Regular physical activity can substantially reduce the risk of many diseases or medical conditions, and provides social and other benefits. However, the benefits of exercise are not available to many people with disabilities. More importantly, the lack of exercise can directly cause other disabling medical conditions such as obesity and type 2 diabetes.

The Healthy People 2010 report was published by the Department of Health and Human Services in 2000. It presented a comprehensive, nationwide health promotion and disease prevention agenda designed to serve as a roadmap for improving the health of all people in the United States during the first decade of the 21st century.It stated that one of the factors that adversely affects the health and well being of people with disabilities is “fitness centers may not be staffed or equipped for people with disabilities.” It further stated: “Compliance with the Americans with Disabilities Act (ADA) would help overcome some of these barriers.”[4] Then, Healthy People 2010 made the following recommendation.
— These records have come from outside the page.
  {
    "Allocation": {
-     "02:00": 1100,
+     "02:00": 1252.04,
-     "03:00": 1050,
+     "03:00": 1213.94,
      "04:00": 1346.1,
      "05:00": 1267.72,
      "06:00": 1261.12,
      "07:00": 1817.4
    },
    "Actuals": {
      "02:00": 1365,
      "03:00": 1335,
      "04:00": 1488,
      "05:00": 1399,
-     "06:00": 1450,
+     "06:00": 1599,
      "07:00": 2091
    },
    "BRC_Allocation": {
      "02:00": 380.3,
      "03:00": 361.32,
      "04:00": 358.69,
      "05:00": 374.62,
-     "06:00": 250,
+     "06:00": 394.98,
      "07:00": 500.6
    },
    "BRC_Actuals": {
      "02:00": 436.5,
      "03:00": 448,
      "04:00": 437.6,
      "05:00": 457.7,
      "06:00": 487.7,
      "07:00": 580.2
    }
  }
For people with disabilities to have the opportunity for healthy lives, both physically and emotionally, programs and facilities that offer wellness and treatment services must be fully accessible. Effective enforcement of the Americans with Disabilities Act can improve services for people with disabilities and help prevent secondary disabilities.[5]
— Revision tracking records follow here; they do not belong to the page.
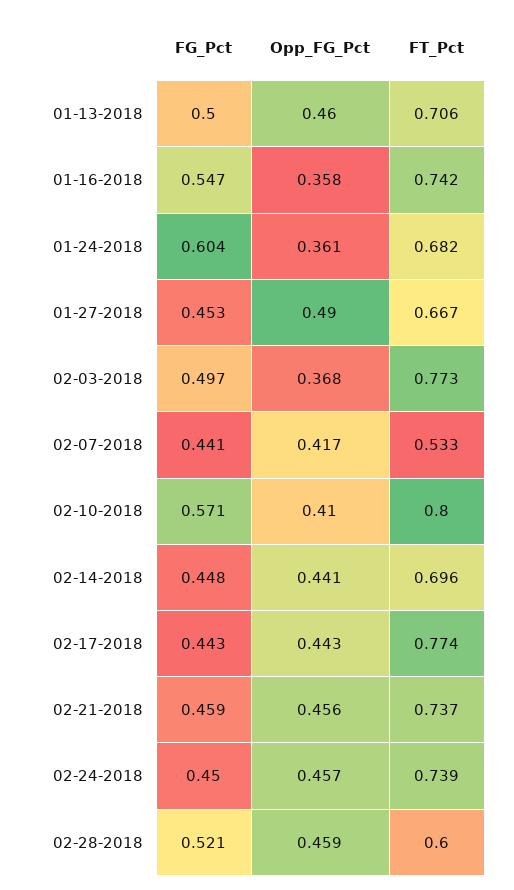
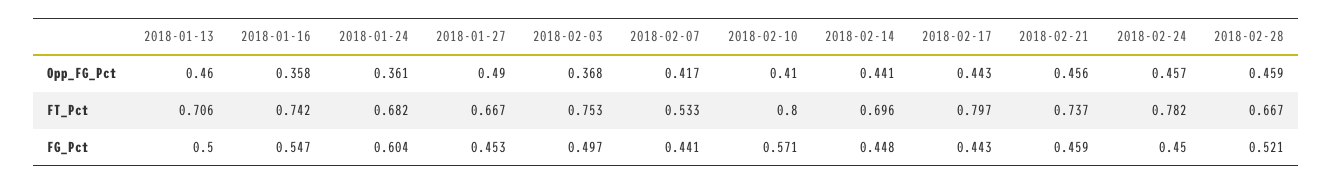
  {
    "FG_Pct": {
      "01-13-2018": 0.5,
      "01-16-2018": 0.547,
      "01-24-2018": 0.604,
      "01-27-2018": 0.453,
      "02-03-2018": 0.497,
      "02-07-2018": 0.441,
      "02-10-2018": 0.571,
      "02-14-2018": 0.448,
      "02-17-2018": 0.443,
      "02-21-2018": 0.459,
      "02-24-2018": 0.45,
      "02-28-2018": 0.521
    },
    "Opp_FG_Pct": {
      "01-13-2018": 0.46,
      "01-16-2018": 0.358,
      "01-24-2018": 0.361,
      "01-27-2018": 0.49,
      "02-03-2018": 0.368,
      "02-07-2018": 0.417,
      "02-10-2018": 0.41,
      "02-14-2018": 0.441,
      "02-17-2018": 0.443,
      "02-21-2018": 0.456,
      "02-24-2018": 0.457,
      "02-28-2018": 0.459
    },
    "FT_Pct": {
      "01-13-2018": 0.706,
      "01-16-2018": 0.742,
      "01-24-2018": 0.682,
      "01-27-2018": 0.667,
-     "02-03-2018": 0.773,
+     "02-03-2018": 0.753,
      "02-07-2018": 0.533,
      "02-10-2018": 0.8,
      "02-14-2018": 0.696,
-     "02-17-2018": 0.774,
+     "02-17-2018": 0.797,
      "02-21-2018": 0.737,
-     "02-24-2018": 0.739,
+     "02-24-2018": 0.782,
-     "02-28-2018": 0.6
+     "02-28-2018": 0.667
    }
  }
It has been 20 years since the passage of the ADA and 10 years since the above recommendation was made. More progress is needed to make exercise facilities usable by people with disabilities. It is time for the Department of Justice to issue regulations specifically requiring accessible exercise equipment so that millions of people with disabilities can engage in important health activities at an equivalent rate as the general population. Exercise in people with disabilities can help minimize reliance on other people to assist with activities of daily living, reduce health care costs associated with sedentary behavior, protect from secondary health conditions such as pain, fatigue, depression and weight gain (all of which exist at significantly higher rates among people with disabilities), and improve overall quality of life.[6]

Every subject area in this ANPRM is of vital importance to the disability community across the United States. We urge the Department tomove ahead with eacharea of rulemaking independently as it is able, and notallow time delays in onearea to hold up rulemaking on the other issues raisedin this ANPRM, and in all ofthe ANPRMs issued by the Department in July 2010.


[1] The IHRSA Global Report 2009

[2] Data on the number of people with mobility impairments comes from the U.S. Census Bureau.

[3] Data on the number of people with vision impairments comes from the U.S. Census Bureau.

[4] Healthy People 2010: Objectives for Improving Health; Disability and Secondary Conditions, p. 6-3.

[5] Healthy People 2010: Objectives for Improving Health; Disability and Secondary Conditions, p. 6-20.

[6] Jim Rimmer, “The Conspicuous Absence of People With Disabilities in Public Fitness and Recreation Facilities: Lack of Interest of Lack of Access?”, The Science of Health Promotion, May/June 2005 and Healthy People 2010.